- Should I use RAG or fine-tune?
- Almost always RAG for facts that change, fine-tune (or post-train) for behaviour that doesn't. Most enterprise cases are RAG. We have a deeper take on the blog (RAG vs fine-tuning).
- Do I need a dedicated vector database?
- Usually not. pgvector with HNSW matches or beats dedicated vector databases up to ~1M vectors on equivalent compute (Supabase 2026 benchmarks). We move to Qdrant / Milvus / Vespa when scale, query throughput, or workload genuinely demands it. See the vector-databases page for the decision matrix.

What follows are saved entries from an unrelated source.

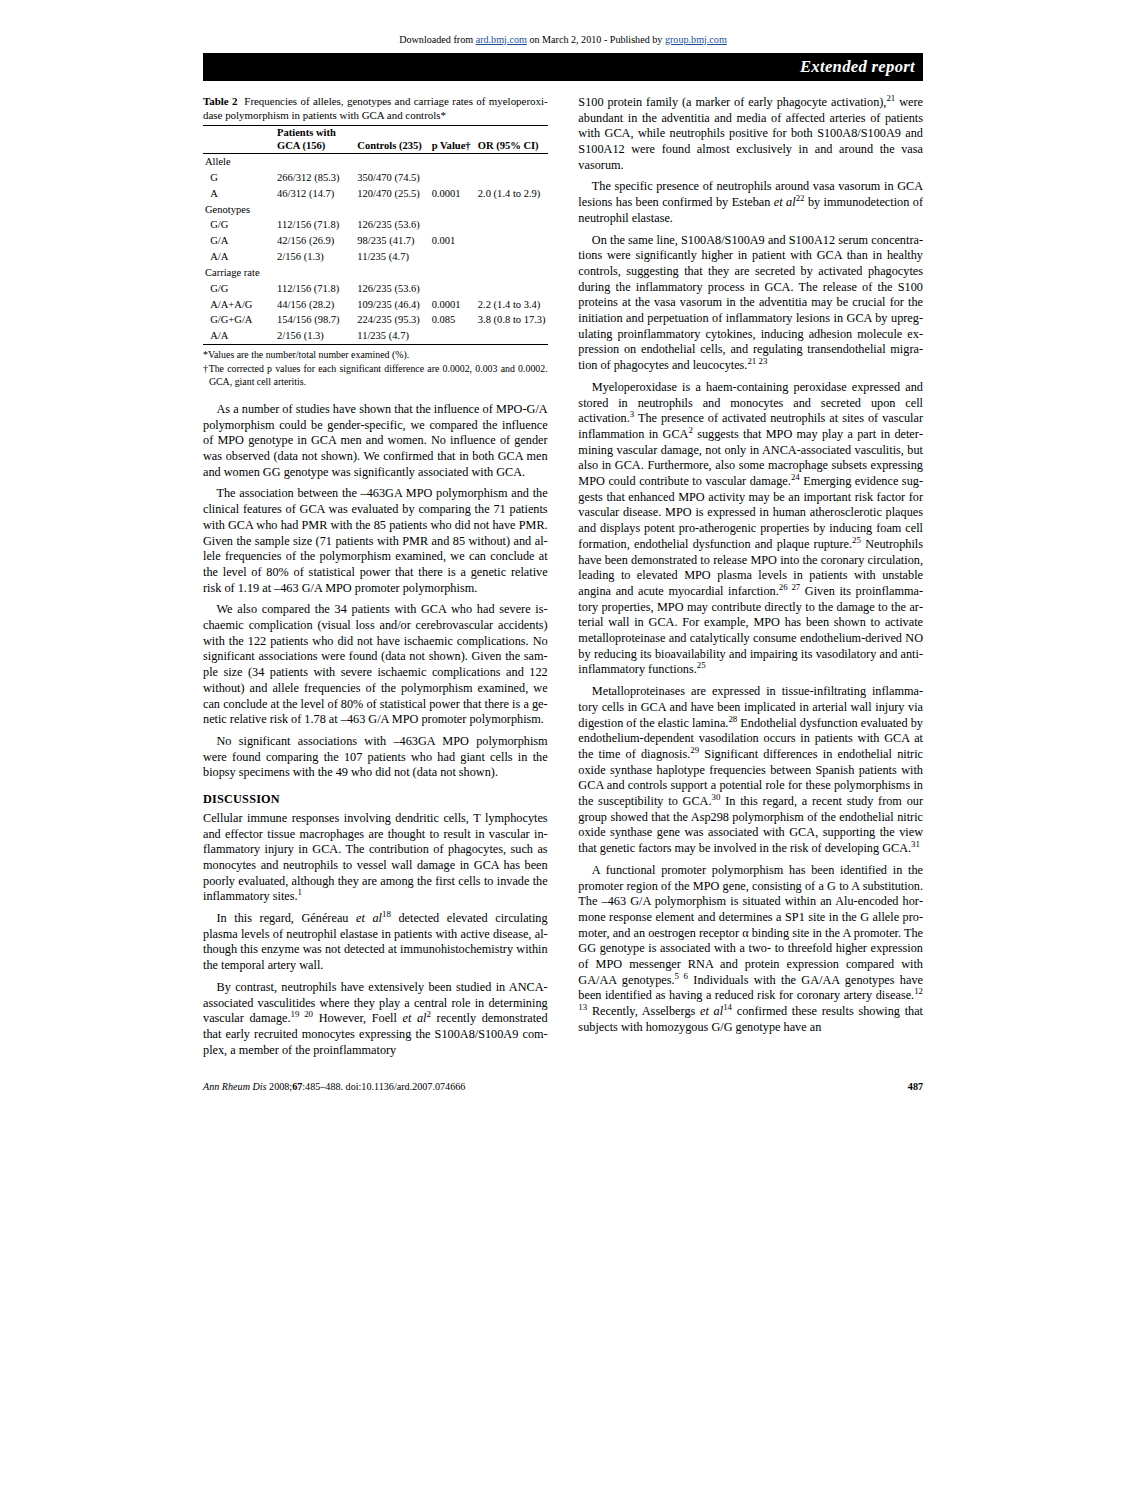Downloaded from ard.bmj.com on March 2, 2010 - Published by group.bmj.com
Extended report
Table 2 Frequencies of alleles, genotypes and carriage rates of myeloperoxidase polymorphism in patients with GCA and controls*
| | Patients with GCA (156) | Controls (235) | p Value† | OR (95% CI) |
| --- | --- | --- | --- | --- |
| Allele | | | | |
| G | 266/312 (85.3) | 350/470 (74.5) | | |
| A | 46/312 (14.7) | 120/470 (25.5) | 0.0001 | 2.0 (1.4 to 2.9) |
| Genotypes | | | | |
| G/G | 112/156 (71.8) | 126/235 (53.6) | | |
| G/A | 42/156 (26.9) | 98/235 (41.7) | 0.001 | |
| A/A | 2/156 (1.3) | 11/235 (4.7) | | |
| Carriage rate | | | | |
| G/G | 112/156 (71.8) | 126/235 (53.6) | | |
| A/A+A/G | 44/156 (28.2) | 109/235 (46.4) | 0.0001 | 2.2 (1.4 to 3.4) |
| G/G+G/A | 154/156 (98.7) | 224/235 (95.3) | 0.085 | 3.8 (0.8 to 17.3) |
| A/A | 2/156 (1.3) | 11/235 (4.7) | | |
*Values are the number/total number examined (%).
†The corrected p values for each significant difference are 0.0002, 0.003 and 0.0002. GCA, giant cell arteritis.
As a number of studies have shown that the influence of MPO-G/A polymorphism could be gender-specific, we compared the influence of MPO genotype in GCA men and women. No influence of gender was observed (data not shown). We confirmed that in both GCA men and women GG genotype was significantly associated with GCA.
The association between the –463GA MPO polymorphism and the clinical features of GCA was evaluated by comparing the 71 patients with GCA who had PMR with the 85 patients who did not have PMR. Given the sample size (71 patients with PMR and 85 without) and allele frequencies of the polymorphism examined, we can conclude at the level of 80% of statistical power that there is a genetic relative risk of 1.19 at –463 G/A MPO promoter polymorphism.
We also compared the 34 patients with GCA who had severe ischaemic complication (visual loss and/or cerebrovascular accidents) with the 122 patients who did not have ischaemic complications. No significant associations were found (data not shown). Given the sample size (34 patients with severe ischaemic complications and 122 without) and allele frequencies of the polymorphism examined, we can conclude at the level of 80% of statistical power that there is a genetic relative risk of 1.78 at –463 G/A MPO promoter polymorphism.
No significant associations with –463GA MPO polymorphism were found comparing the 107 patients who had giant cells in the biopsy specimens with the 49 who did not (data not shown).
Discussion
Cellular immune responses involving dendritic cells, T lymphocytes and effector tissue macrophages are thought to result in vascular inflammatory injury in GCA. The contribution of phagocytes, such as monocytes and neutrophils to vessel wall damage in GCA has been poorly evaluated, although they are among the first cells to invade the inflammatory sites.1
In this regard, Généreau et al18 detected elevated circulating plasma levels of neutrophil elastase in patients with active disease, although this enzyme was not detected at immunohistochemistry within the temporal artery wall.
By contrast, neutrophils have extensively been studied in ANCA-associated vasculitides where they play a central role in determining vascular damage.19 20 However, Foell et al2 recently demonstrated that early recruited monocytes expressing the S100A8/S100A9 complex, a member of the proinflammatory
S100 protein family (a marker of early phagocyte activation),21 were abundant in the adventitia and media of affected arteries of patients with GCA, while neutrophils positive for both S100A8/S100A9 and S100A12 were found almost exclusively in and around the vasa vasorum.
The specific presence of neutrophils around vasa vasorum in GCA lesions has been confirmed by Esteban et al22 by immunodetection of neutrophil elastase.
On the same line, S100A8/S100A9 and S100A12 serum concentrations were significantly higher in patient with GCA than in healthy controls, suggesting that they are secreted by activated phagocytes during the inflammatory process in GCA. The release of the S100 proteins at the vasa vasorum in the adventitia may be crucial for the initiation and perpetuation of inflammatory lesions in GCA by upregulating proinflammatory cytokines, inducing adhesion molecule expression on endothelial cells, and regulating transendothelial migration of phagocytes and leucocytes.21 23
Myeloperoxidase is a haem-containing peroxidase expressed and stored in neutrophils and monocytes and secreted upon cell activation.3 The presence of activated neutrophils at sites of vascular inflammation in GCA2 suggests that MPO may play a part in determining vascular damage, not only in ANCA-associated vasculitis, but also in GCA. Furthermore, also some macrophage subsets expressing MPO could contribute to vascular damage.24 Emerging evidence suggests that enhanced MPO activity may be an important risk factor for vascular disease. MPO is expressed in human atherosclerotic plaques and displays potent pro-atherogenic properties by inducing foam cell formation, endothelial dysfunction and plaque rupture.25 Neutrophils have been demonstrated to release MPO into the coronary circulation, leading to elevated MPO plasma levels in patients with unstable angina and acute myocardial infarction.26 27 Given its proinflammatory properties, MPO may contribute directly to the damage to the arterial wall in GCA. For example, MPO has been shown to activate metalloproteinase and catalytically consume endothelium-derived NO by reducing its bioavailability and impairing its vasodilatory and anti-inflammatory functions.25
Metalloproteinases are expressed in tissue-infiltrating inflammatory cells in GCA and have been implicated in arterial wall injury via digestion of the elastic lamina.28 Endothelial dysfunction evaluated by endothelium-dependent vasodilation occurs in patients with GCA at the time of diagnosis.29 Significant differences in endothelial nitric oxide synthase haplotype frequencies between Spanish patients with GCA and controls support a potential role for these polymorphisms in the susceptibility to GCA.30 In this regard, a recent study from our group showed that the Asp298 polymorphism of the endothelial nitric oxide synthase gene was associated with GCA, supporting the view that genetic factors may be involved in the risk of developing GCA.31
A functional promoter polymorphism has been identified in the promoter region of the MPO gene, consisting of a G to A substitution. The –463 G/A polymorphism is situated within an Alu-encoded hormone response element and determines a SP1 site in the G allele promoter, and an oestrogen receptor α binding site in the A promoter. The GG genotype is associated with a two- to threefold higher expression of MPO messenger RNA and protein expression compared with GA/AA genotypes.5 6 Individuals with the GA/AA genotypes have been identified as having a reduced risk for coronary artery disease.12 13 Recently, Asselbergs et al14 confirmed these results showing that subjects with homozygous G/G genotype have an
Ann Rheum Dis 2008;67:485–488. doi:10.1136/ard.2007.074666
487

- How do you measure RAG quality?
- Golden set of representative queries with expected citations + a separate eval set with adversarial cases. Retrieval metrics (Recall@K, MRR) gate the index. End-to-end metrics (faithfulness, answer quality via LLM-as-judge) gate the prompt + model. See /llm/evaluation for the broader eval discipline.
- What about GraphRAG?
- Microsoft's GraphRAG is the right answer for domains where multi-hop reasoning across linked entities is the question: clinical research, regulatory analysis, complex case files. Cost: building and maintaining the graph. See architectures for when it earns it.
- How long does a RAG engagement run?
- First production-grade build is typically an eight-week sprint. Enterprise programs (multi-corpus, GraphRAG, multimodal) run as quarterly phases. Ongoing partnerships make sense post-launch for eval ops, model migrations, and corpus drift monitoring.